I have lived with pain for decades. My leg never stops hurting, and although I have become brilliant at numbing its signals, sometimes the pain is pretty irritating. When my foot bones jam, it hurts to walk. I am bone-on-bone in one ankle, so inflammation of any kind hurts like the dickens. This makes me see the world a little differently. When my leg doesn’t hurt, I park farther from the entrance to the mall; I save the closer spots for people who need them more. I never take the elevator because I want the people who really need it to not to have to wait. When I see an older person moving slowly with their walker, I wonder about how much pain they are in. My physical injury has given me empathy and compassion and maybe even a wee bit more patience.
I know darkness. I know how dark and damaging the voice inside my head can be. I know what it feels like to feel worthless. And so I when I see a person acting oddly or impatiently, a person who doesn’t make eye contact, or won’t smile, I try not to judge or react defensively to them. Instead I wonder how they might be suffering; I wonder what they are telling themselves. I wonder if just getting out into the world was extra hard for them that day because I now know intimately what those days feel like. I wonder and choose kindness. Not all the time, not every time, but as often as I am able, because I also know that one day it might be me out there who is struggling to put a face on. I think of all the kindnesses I have been shown from friends and family – even strangers – and I want to put the same back into the world as much as I can.

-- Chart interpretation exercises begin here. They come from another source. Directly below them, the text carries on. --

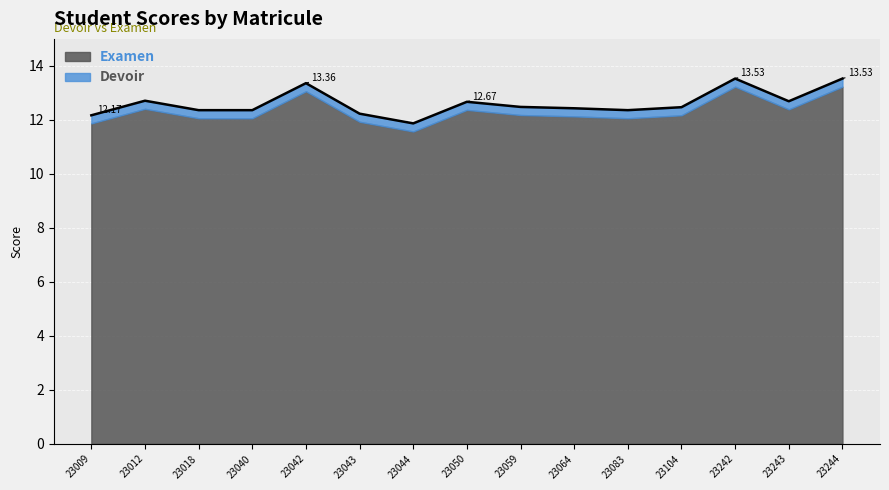

List the labels in order of value, largest first.

23242, 23244, 23042, 23012, 23243, 23050, 23059, 23104, 23064, 23018, 23040, 23083, 23043, 23009, 23044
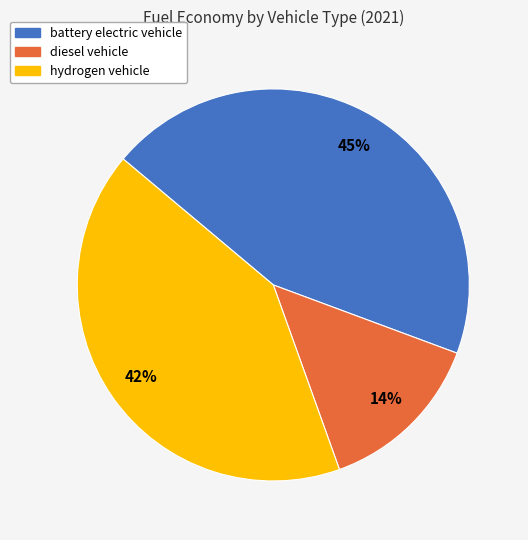

How many slices are in this pie chart?

3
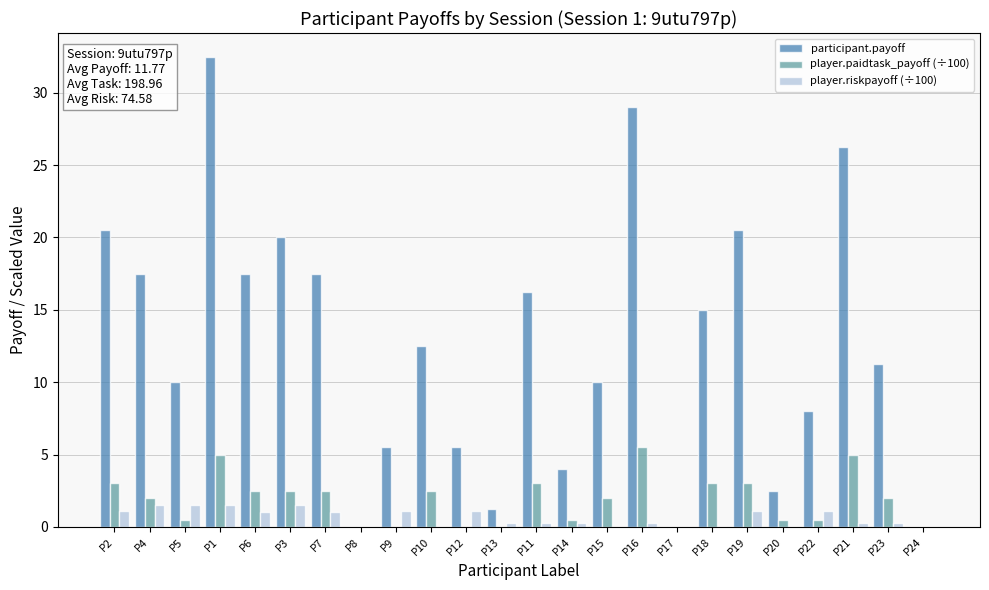

How many groups of bars are there?

24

Our experiences change us. I am not the same person I was before my leg injury; I am not the same person I was before children; I am not the same person I was before I experienced depression. There have been hardships, yes, but there have also been tremendous gifts and I am committed to seeing, seizing and appreciating them. I have depression but I am not crazy. In fact, there is not a single mental health condition that should ever be associated with that term. What is crazy to me would be not recognizing that just like I am going to have to take the bad when it comes, I must also embrace the good. And there is so much good out there to receive.